PROVIDED PASSAGE:
The following is an example of what we would like to achieve.
If we can clearly identify areas within a satellite image that correspond to a particular crop, we can easily extend our work to evaluate the area of cultivation of each crop, which will go a long way in ensuring food security.
To get our hands on the required data, we explored a myriad of sources of satellite imagery. We ultimately settled on using images from Sentinel-2, largely due to the fact that the satellite mission boasts images of the best quality amongst other open-source images.
Despite my previous assertion that I am not an expert in satellite imagery, I believe that having seen the above image we can all agree that the quality of it is not quite up to scratch.
A real nightmare to label!
It is completely unfeasible to discern the demarcations between individual crop fields.
Of course, this isn’t completely unreasonable for open-source data. Satellite image vendors have to be especially careful when it comes to the distribution of such data due to privacy concerns.
How outrageous it would be if simply anyone can look up what our backyards look like on the Internet, right?
However, this inconvenience comes at a great detriment to our project. In order to clearly identify and label crops in an image that is relevant to us, we would require images of much higher quality than what we have.
Deep Learning practitioners love to apply what they know to solve the problems they face. You probably know where I am getting with this. If the quality of an image isn’t good enough, we try to enhance it of course! The process we like to call super-resolution.
This is one of the first things that we tried, and here are the results.
Quite noticeably there has been some improvement, the model has done an amazing job of smoothening out the rough edges in the photo. The pixelation problem has been pretty much-taken care of and everything blends in well.
However, in doing so the model has neglected finer details and that leads to an image that feels out of focus.

TASKS FOR THIS EXERCISE:
[A] From the satellite imagery passage, list every effect the super-resolution model had on the image, as described in the sentences starting "Quite noticeably" and "However, in doing so".
[B] Answer these about the satellite imagery passage:
(i) Which satellite mission's images did the team settle on?
(ii) Why do satellite image vendors have to be careful about distributing such data?
(iii) What is the process of enhancing an image's quality called?
You won't need the listing to do any of this.

RECORDS SHOWN:
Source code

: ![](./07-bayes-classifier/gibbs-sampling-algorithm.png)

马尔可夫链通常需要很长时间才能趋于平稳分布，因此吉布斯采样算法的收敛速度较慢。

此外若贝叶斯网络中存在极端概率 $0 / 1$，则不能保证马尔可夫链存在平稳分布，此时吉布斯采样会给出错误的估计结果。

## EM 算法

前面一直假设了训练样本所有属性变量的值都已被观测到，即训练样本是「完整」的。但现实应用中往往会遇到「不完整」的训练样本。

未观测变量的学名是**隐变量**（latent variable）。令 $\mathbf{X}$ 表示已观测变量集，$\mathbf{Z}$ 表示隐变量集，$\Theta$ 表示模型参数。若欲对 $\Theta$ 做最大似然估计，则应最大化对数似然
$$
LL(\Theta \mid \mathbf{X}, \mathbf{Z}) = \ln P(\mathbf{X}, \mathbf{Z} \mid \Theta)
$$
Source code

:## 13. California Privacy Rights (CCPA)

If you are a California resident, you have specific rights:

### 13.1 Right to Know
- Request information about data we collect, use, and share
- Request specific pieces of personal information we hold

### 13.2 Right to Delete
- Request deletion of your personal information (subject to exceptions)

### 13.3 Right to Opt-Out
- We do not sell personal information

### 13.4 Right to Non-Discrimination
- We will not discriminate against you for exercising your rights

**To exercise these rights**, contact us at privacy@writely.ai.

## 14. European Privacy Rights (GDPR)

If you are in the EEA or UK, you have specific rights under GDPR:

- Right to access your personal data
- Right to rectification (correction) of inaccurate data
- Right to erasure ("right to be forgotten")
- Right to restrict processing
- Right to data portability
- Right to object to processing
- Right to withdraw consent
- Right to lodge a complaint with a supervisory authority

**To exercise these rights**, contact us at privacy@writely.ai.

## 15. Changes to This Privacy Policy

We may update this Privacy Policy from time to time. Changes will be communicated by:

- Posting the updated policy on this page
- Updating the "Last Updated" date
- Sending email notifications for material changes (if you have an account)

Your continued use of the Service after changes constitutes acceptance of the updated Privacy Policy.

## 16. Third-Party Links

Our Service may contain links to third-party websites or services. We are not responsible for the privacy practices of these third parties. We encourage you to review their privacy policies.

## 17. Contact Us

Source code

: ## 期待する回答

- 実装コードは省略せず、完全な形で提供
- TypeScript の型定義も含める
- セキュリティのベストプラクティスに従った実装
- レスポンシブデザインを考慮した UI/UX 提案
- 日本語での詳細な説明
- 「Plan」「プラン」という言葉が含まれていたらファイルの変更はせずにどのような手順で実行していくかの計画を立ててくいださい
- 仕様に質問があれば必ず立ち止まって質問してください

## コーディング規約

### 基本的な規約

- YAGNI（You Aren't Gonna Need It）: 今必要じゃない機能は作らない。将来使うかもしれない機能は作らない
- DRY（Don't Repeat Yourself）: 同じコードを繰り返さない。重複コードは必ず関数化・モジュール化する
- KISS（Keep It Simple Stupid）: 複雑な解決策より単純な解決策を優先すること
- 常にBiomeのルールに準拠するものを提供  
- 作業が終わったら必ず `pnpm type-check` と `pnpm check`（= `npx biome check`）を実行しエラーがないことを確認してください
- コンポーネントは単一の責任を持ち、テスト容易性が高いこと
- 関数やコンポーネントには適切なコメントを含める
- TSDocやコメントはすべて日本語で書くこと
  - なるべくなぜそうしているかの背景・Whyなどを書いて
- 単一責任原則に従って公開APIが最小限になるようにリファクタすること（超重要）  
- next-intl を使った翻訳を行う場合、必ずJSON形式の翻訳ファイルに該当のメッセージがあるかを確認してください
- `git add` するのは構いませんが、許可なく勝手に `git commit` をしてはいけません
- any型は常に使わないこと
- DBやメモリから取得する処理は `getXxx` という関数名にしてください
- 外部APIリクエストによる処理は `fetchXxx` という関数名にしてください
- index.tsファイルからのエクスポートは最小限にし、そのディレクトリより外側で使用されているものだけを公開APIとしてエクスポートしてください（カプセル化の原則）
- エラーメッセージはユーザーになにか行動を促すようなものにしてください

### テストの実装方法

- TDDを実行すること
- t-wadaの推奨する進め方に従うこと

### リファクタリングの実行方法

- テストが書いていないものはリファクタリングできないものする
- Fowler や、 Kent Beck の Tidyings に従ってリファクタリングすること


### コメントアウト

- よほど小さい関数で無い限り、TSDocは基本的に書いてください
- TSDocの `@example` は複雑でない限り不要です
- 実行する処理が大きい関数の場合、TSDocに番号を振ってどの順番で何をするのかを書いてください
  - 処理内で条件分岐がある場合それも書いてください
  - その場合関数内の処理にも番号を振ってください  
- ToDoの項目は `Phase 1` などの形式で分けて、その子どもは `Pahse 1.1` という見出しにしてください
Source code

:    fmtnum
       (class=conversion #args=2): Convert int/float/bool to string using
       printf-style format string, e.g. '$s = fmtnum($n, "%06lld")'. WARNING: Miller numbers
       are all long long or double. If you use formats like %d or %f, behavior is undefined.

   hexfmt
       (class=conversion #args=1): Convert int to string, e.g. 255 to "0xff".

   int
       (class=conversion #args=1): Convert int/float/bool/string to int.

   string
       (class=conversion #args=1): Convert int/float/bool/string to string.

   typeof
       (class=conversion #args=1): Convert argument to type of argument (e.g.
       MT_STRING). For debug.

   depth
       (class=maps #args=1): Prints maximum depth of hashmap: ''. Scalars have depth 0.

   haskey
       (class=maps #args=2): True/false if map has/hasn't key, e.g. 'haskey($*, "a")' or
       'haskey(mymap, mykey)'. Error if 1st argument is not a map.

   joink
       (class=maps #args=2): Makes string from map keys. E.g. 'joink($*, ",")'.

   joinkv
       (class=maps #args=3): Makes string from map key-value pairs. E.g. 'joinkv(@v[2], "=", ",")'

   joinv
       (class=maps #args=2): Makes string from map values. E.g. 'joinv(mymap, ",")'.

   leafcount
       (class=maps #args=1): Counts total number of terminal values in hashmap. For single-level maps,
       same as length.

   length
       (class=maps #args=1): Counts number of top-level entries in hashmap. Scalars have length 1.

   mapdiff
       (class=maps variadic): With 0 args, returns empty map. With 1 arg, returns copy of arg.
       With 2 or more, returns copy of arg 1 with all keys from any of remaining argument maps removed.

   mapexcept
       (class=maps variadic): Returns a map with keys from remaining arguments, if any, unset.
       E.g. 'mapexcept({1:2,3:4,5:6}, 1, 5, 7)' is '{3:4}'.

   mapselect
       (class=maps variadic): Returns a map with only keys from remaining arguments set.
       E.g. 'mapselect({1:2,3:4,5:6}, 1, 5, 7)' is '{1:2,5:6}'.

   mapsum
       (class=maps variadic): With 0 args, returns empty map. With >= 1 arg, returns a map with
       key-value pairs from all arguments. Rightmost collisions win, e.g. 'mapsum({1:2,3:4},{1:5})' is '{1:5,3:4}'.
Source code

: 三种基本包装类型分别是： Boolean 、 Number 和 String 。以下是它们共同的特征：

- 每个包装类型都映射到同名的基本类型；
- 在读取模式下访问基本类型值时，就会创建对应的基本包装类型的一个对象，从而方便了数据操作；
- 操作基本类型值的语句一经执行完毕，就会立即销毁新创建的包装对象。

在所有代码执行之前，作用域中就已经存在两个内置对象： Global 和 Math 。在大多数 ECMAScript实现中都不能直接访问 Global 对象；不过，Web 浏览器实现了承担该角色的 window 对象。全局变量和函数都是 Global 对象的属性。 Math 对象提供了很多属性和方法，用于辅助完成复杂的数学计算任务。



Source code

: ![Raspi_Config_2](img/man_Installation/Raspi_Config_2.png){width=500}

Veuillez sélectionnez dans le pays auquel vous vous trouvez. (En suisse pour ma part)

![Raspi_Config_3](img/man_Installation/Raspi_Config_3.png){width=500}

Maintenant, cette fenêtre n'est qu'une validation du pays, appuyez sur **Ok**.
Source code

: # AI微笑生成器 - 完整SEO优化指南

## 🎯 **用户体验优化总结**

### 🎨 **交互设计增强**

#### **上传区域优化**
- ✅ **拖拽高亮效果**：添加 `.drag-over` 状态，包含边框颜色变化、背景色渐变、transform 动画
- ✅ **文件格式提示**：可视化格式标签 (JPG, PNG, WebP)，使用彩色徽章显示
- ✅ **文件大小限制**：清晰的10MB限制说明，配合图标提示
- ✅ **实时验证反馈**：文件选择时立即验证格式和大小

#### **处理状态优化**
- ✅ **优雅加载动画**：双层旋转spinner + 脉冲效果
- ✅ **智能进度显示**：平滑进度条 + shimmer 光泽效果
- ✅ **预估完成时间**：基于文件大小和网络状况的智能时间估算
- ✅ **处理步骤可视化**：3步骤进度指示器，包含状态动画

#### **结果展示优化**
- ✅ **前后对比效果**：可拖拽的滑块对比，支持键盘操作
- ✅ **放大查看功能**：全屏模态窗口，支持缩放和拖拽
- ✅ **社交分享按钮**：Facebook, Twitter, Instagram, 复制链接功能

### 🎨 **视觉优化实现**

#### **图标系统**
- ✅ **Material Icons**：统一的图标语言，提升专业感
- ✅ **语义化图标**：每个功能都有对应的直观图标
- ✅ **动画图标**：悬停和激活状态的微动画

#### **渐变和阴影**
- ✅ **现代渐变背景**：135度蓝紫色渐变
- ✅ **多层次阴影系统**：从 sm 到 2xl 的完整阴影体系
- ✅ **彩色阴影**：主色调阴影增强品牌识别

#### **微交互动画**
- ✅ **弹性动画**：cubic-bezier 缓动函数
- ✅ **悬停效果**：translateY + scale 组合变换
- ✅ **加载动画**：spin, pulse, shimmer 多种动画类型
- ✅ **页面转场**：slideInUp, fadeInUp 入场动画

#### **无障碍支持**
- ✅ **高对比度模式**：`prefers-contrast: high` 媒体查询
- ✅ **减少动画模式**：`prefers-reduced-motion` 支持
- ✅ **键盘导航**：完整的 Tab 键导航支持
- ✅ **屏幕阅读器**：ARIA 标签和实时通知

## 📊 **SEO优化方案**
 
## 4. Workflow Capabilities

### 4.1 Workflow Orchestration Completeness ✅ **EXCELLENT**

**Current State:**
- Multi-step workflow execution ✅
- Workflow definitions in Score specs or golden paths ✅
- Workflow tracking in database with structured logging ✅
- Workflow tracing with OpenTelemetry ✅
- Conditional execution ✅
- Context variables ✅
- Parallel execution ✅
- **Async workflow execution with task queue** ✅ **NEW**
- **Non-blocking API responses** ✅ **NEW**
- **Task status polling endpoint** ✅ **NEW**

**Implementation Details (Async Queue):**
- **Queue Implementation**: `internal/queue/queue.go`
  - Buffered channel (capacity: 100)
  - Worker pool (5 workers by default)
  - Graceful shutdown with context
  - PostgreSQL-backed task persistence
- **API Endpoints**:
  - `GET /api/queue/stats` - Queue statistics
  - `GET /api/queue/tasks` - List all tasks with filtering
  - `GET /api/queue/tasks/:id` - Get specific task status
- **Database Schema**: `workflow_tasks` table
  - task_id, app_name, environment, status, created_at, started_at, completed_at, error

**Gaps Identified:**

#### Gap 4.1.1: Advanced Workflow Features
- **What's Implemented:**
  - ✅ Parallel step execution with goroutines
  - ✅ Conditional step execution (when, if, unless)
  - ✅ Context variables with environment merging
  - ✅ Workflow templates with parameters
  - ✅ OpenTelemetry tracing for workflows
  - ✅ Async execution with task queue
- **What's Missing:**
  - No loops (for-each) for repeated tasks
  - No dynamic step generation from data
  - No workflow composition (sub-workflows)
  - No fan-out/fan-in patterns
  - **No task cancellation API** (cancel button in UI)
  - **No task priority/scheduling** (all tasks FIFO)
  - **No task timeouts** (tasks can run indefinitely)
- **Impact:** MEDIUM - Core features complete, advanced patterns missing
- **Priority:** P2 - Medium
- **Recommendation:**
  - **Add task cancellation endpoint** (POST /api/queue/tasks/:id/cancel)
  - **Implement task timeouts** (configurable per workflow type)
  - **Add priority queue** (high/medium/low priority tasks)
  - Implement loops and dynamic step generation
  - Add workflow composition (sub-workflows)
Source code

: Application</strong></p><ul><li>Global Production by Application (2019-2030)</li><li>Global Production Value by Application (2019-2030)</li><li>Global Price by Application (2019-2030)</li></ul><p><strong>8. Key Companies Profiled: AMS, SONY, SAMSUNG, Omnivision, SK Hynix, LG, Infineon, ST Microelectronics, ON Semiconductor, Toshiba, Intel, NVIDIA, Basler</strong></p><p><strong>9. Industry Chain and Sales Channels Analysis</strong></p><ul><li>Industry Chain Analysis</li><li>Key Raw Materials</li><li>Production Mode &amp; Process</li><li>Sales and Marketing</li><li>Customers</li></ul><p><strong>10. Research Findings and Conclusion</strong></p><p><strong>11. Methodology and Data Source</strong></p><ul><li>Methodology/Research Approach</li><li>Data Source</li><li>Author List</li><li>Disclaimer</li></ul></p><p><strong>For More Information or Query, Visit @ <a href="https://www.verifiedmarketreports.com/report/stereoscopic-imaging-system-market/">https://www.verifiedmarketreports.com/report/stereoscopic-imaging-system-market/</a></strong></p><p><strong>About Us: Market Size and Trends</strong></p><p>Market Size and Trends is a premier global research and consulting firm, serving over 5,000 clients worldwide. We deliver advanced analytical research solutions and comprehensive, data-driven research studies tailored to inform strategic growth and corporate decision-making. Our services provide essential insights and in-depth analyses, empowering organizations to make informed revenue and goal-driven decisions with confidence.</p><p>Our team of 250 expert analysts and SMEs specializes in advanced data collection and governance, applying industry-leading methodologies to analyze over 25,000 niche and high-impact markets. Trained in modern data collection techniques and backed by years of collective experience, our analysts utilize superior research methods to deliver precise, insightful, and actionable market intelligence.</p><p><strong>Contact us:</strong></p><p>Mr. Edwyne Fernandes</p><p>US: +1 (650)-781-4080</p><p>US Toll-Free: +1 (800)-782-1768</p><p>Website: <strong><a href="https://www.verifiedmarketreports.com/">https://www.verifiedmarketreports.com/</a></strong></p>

ANSWERS:
[A]
- It smoothed out the rough edges in the photo.
- It pretty much took care of the pixelation problem.
- It made everything blend in well.
- It neglected finer details, which made the image feel out of focus.

[B]
(i) Sentinel-2.
(ii) Because of privacy concerns.
(iii) Super-resolution.